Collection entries
[BEGIN]

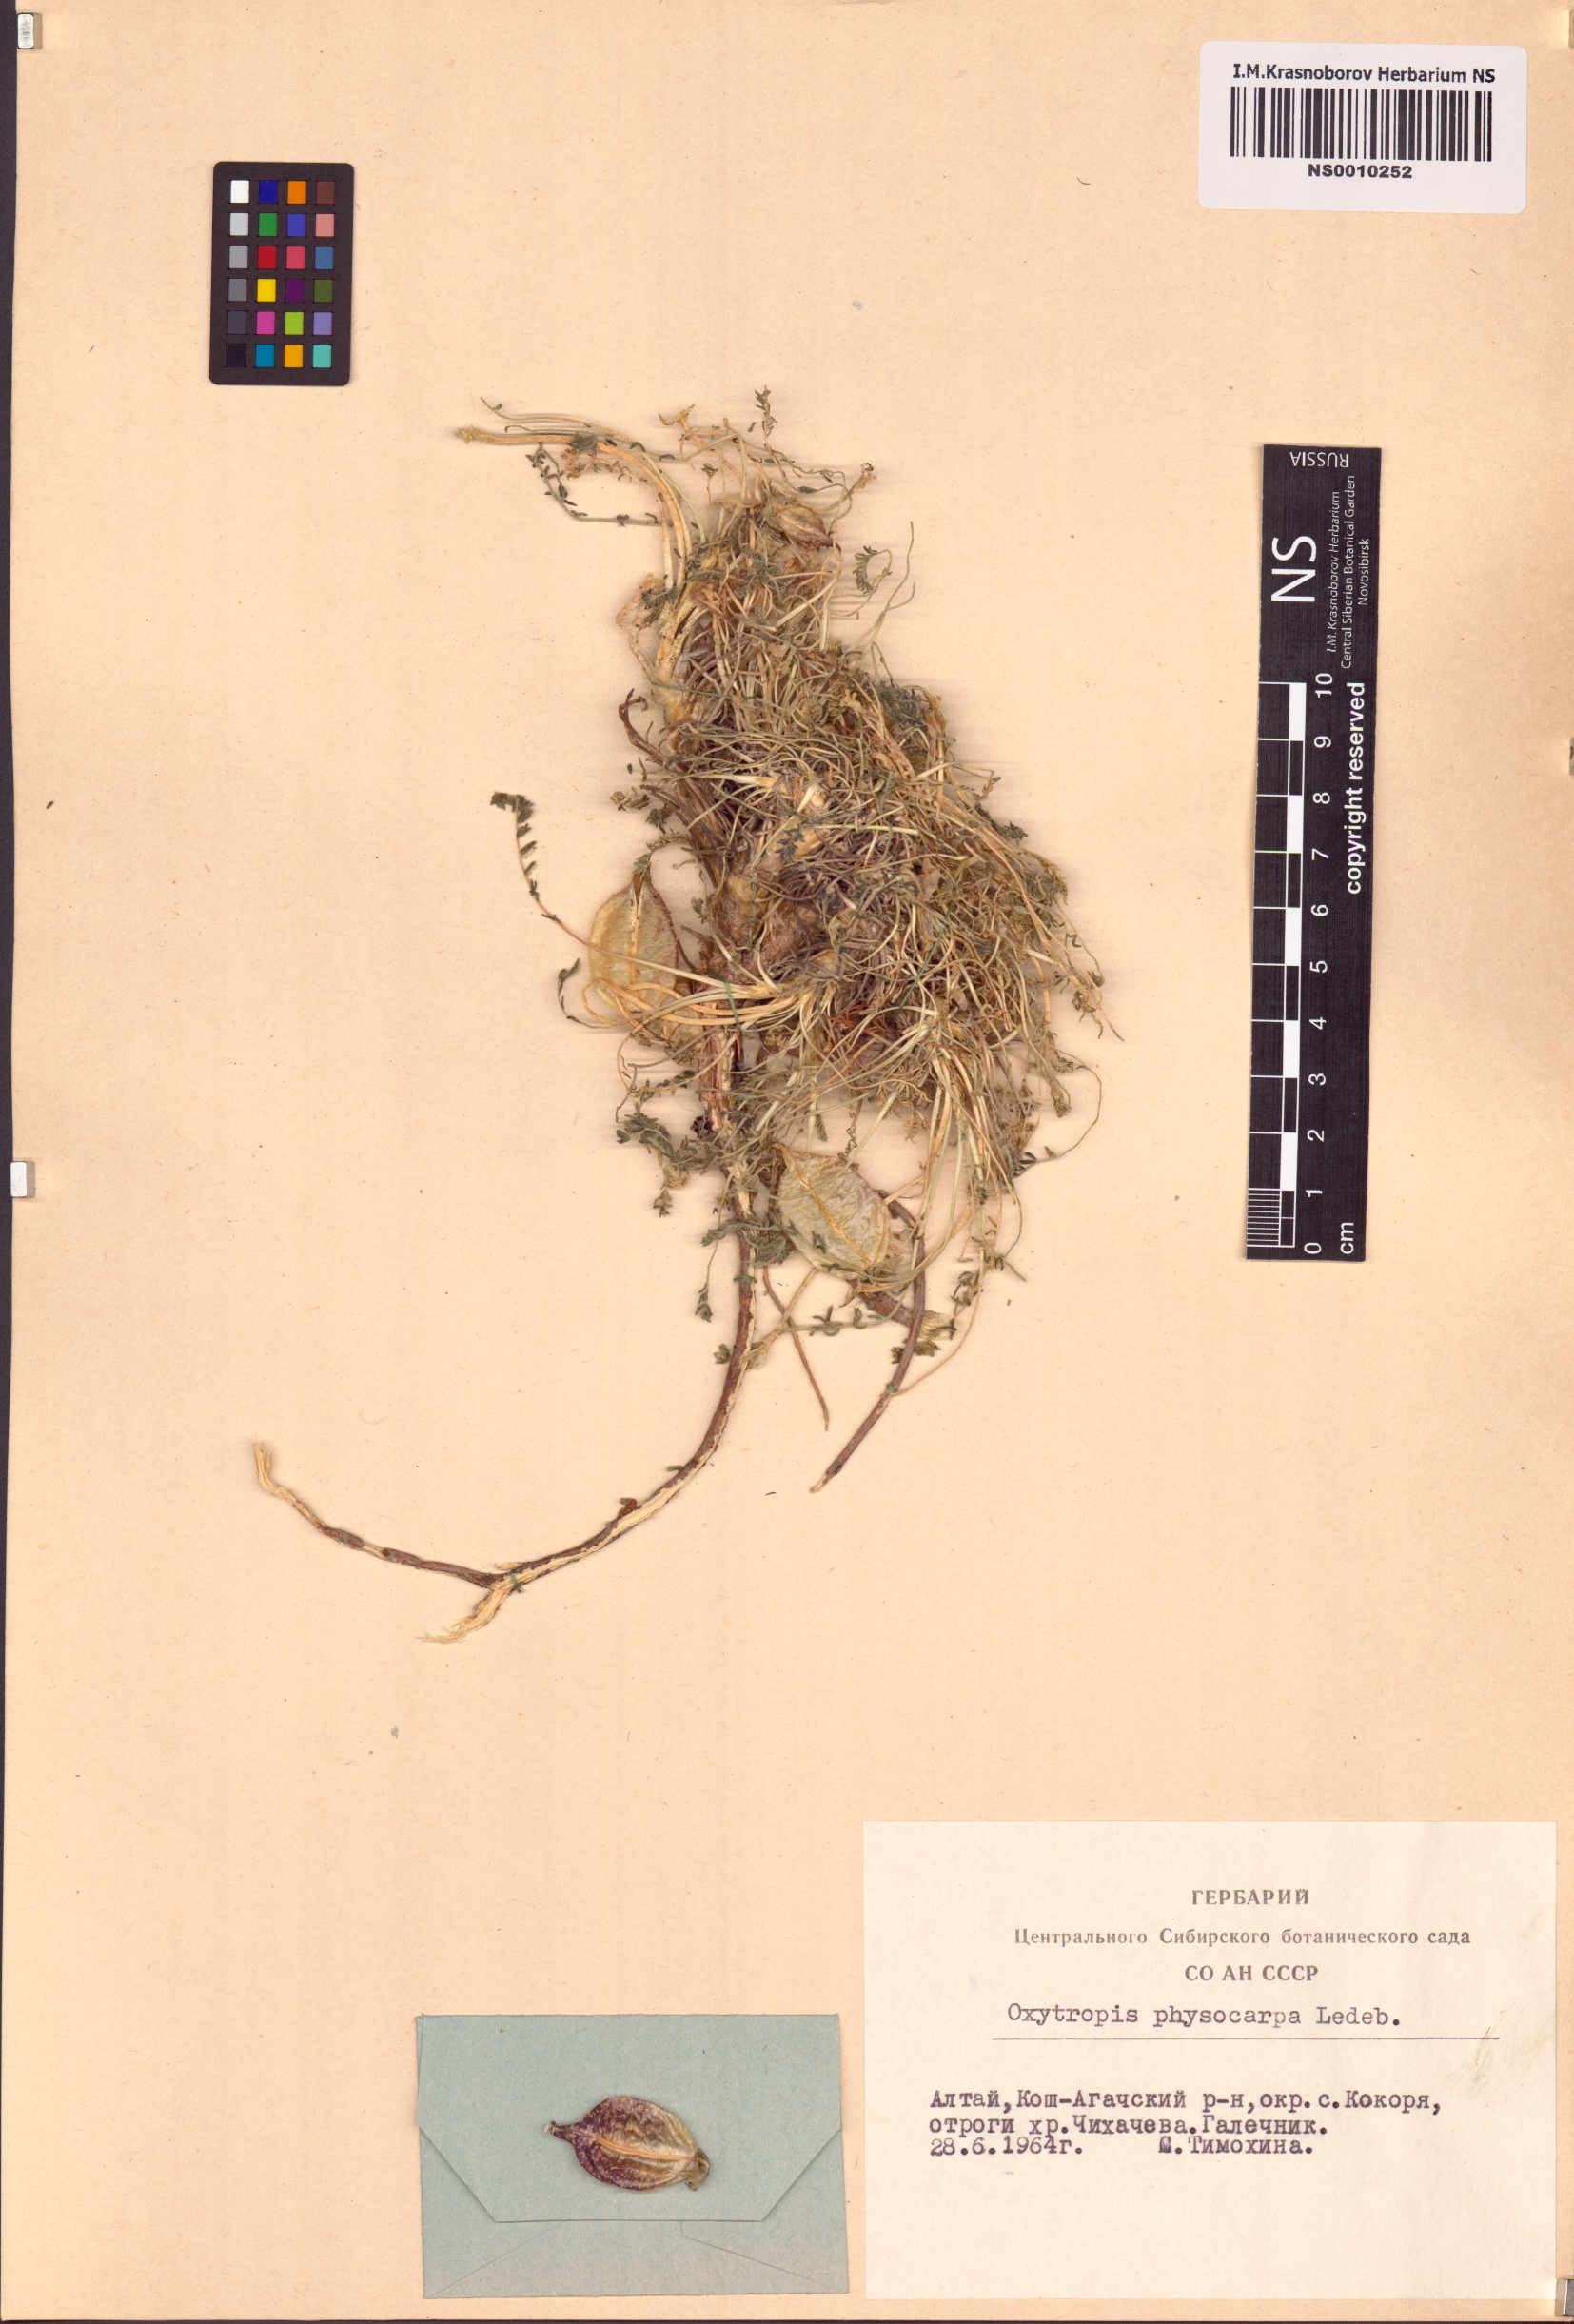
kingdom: Plantae
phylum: Tracheophyta
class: Magnoliopsida
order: Fabales
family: Fabaceae
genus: Oxytropis
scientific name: Oxytropis physocarpa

[END]

→ Your instructions
Copy every line of text in the rows above word for word, leaving out the pictures.

→ Task solution
kingdom: Plantae
phylum: Tracheophyta
class: Magnoliopsida
order: Fabales
family: Fabaceae
genus: Oxytropis
scientific name: Oxytropis physocarpa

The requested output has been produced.